Statistics from the 2007 edition of the Annual New York Physician Workforce Profile, recently released by the University of Albany illustrate the trends that impact how the public receives care from physicians:

• The Finger Lakes Region was one of the regions with the slowest growth in physicians, with less than a 2 percent increase of physicians overall between 2002 and 2006.

• From 2005 to 2006, the number of physicians practicing in Yates County declined from  37 to 32.

• In 2005 there were 148 physicians per 100,000 in population in Yates County

• In 2006 there were 129 physicians per 100,000 in population in the county

• But in Monroe County, there were 343 physicians per 100,000 people in 2006, up from 313 per 100,000 in 2005.

• While the number of physicians in the Finger Lakes Region increased overall between 2005 and 2006, the numbers declined in Ontario, Orleans, Seneca, Wayne, Wyoming and Yates Counties. 

• Of the 79,451 licensed physicians in New York in 2006, 79 percent (62,770) were active patient care physicians. Of these, 72 percent were located in downstate, and 91 percent were in urban counties.

Commenting on statistics from another University of Albany report on the demand for new physicians in New York, Jeane M. More, director of the Center for Health Workforce Studies, says, “There is growing concern about an emerging shortage of physicians nationwide. New physicians, particularly those who train in the state, are an important source of  New York doctors.”

With only half of the physicians in that study indicating they  will be staying in New York State, she adds, “It is critical to understand why new physicians are leaving the state and use this information to develop strategies that will retain the ones we need.”

There are scores more studies, tables and pages of statistics analyzing the situation on a state and nationwide scale, but Acevedo is focused locally, and despite the numbers, he’s optimistic.

He says one new surgeon, Dahlia Alspaugh, is already seeing patients in Penn Yan and another surgeon is expected to begin seeing patients here in mid-May.

He says a rural practice holds a special appeal, and the Penn Yan area has a lot to offer physicians. It’s a matter of finding the right fit.

He says looking for certain values in a doctor during the recruitment process help. Among those values are being able to recognize the need to perform at their best all the time. “Because they go into the grocery store and see their patients,” he says, explaining a doctor in a smaller community needs to be able to say “I’m sorry,” sometimes.

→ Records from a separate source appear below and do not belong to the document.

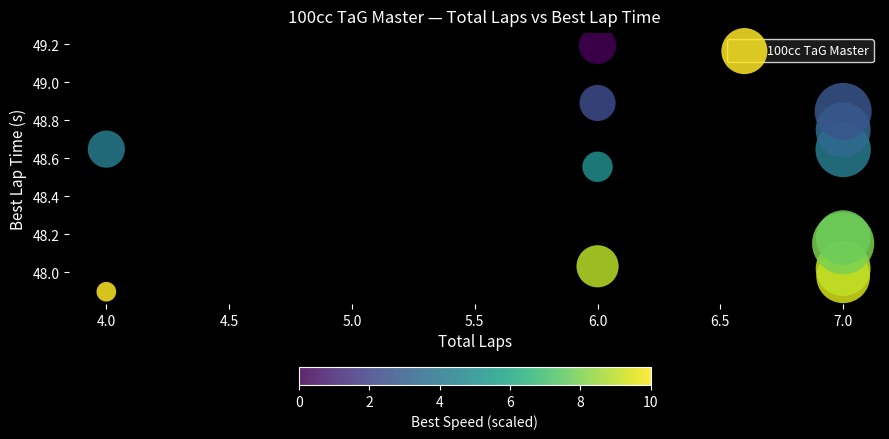

What is the range of X values (max minus min)?

3.0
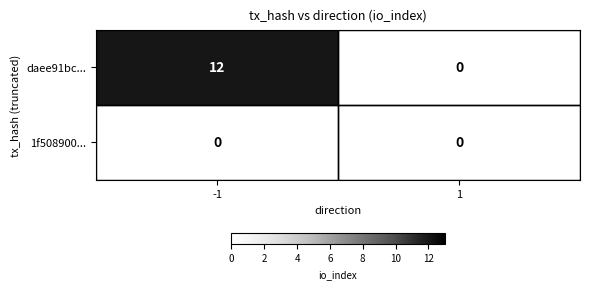

How many data points does each series have?

2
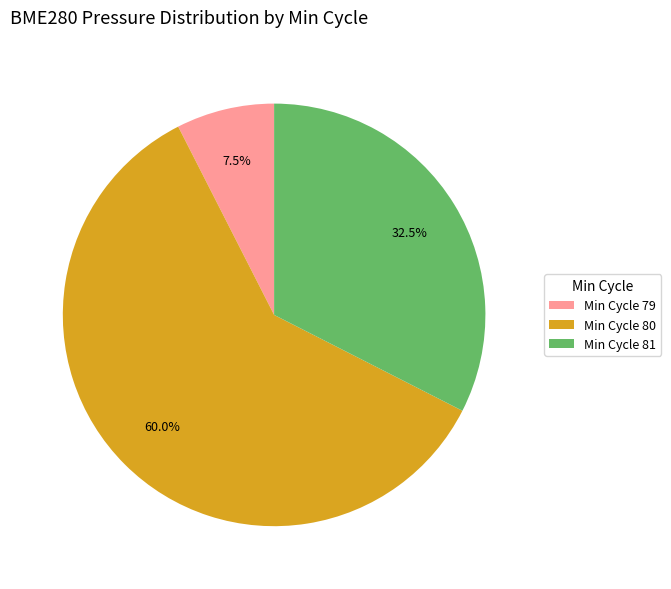

Do Min Cycle 81 and Min Cycle 79 together represent more than half of the pie?

No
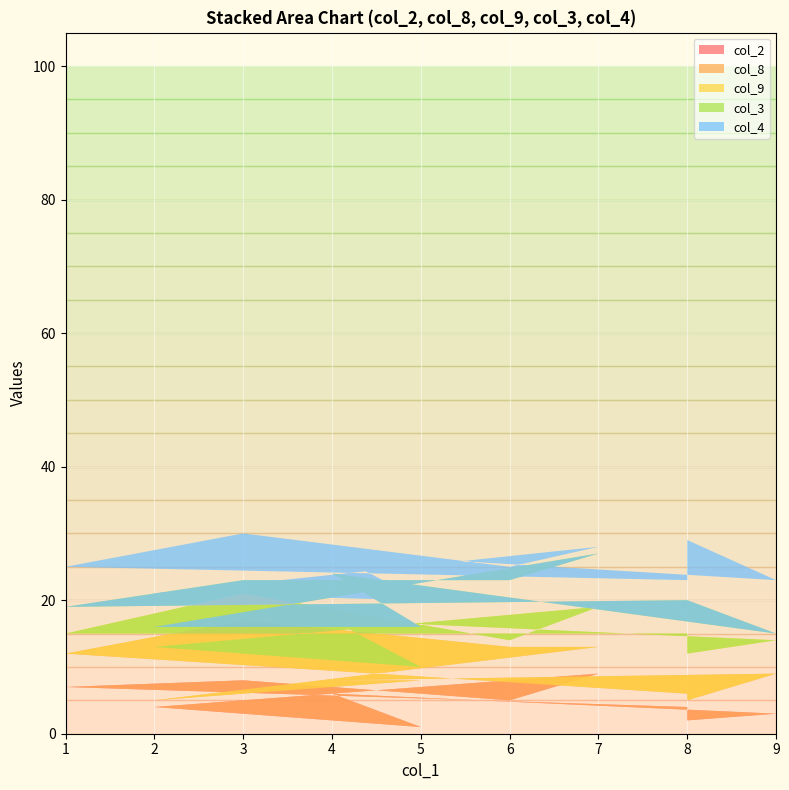

Reading left to right, extract all data points from this chart.

col_2: 2	3	6	1	4	9	5	8	7	4
col_8: 3	6	2	7	1	4	8	9	5	2
col_9: 7	5	9	2	8	6	1	4	3	9
col_3: 8	1	7	6	3	8	9	2	4	5
col_4: 9	8	3	4	5	1	2	7	6	3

But, he adds, a small rural community offers doctors a lot of challenges and rewards.

“We need board certified emergency department physicians who can handle anything. In this community we have farm accidents and then in the summer we get flooded with tourists and see injuries from water sports then in the winter there are falls. These all require a unique set of skills,” he says. To address that need, the hospital successfully recruited several emergency department doctors from Strong Memorial Hospital in Rochester, a move that means the health system won’t need “locum tenens” or temporary physicians in the emergency department.

The rewards for new doctors coming to the community include an opportunity to get to know patients more. He says here, people thank you for being kind and personable. In urban areas, there’s a feeling of entitlement and people say they feel more like a number.

He says doctors thinking about moving to the area are particularly interested in the school system, so having Penn Yan School Superintendent Ann Orman on the hospital board helps. Then they look at real estate, day care and other quality of life areas. “What works best is when people (in the community) are naturally friendly and go the extra mile so we’ll get a benefit from this effort,” he says.

He says he sees a reminder of the need to go the extra mile regularly.

When he goes from the hospital to his office, he passes by the plaque listing all the “soldiers and sailors” to whom the original hospital was dedicated.

“I’m not going to let this hospital stop providing the care in their honor. They (new doctors) may be new faces coming in, but that’s OK because they will be bringing a new energy,” he says.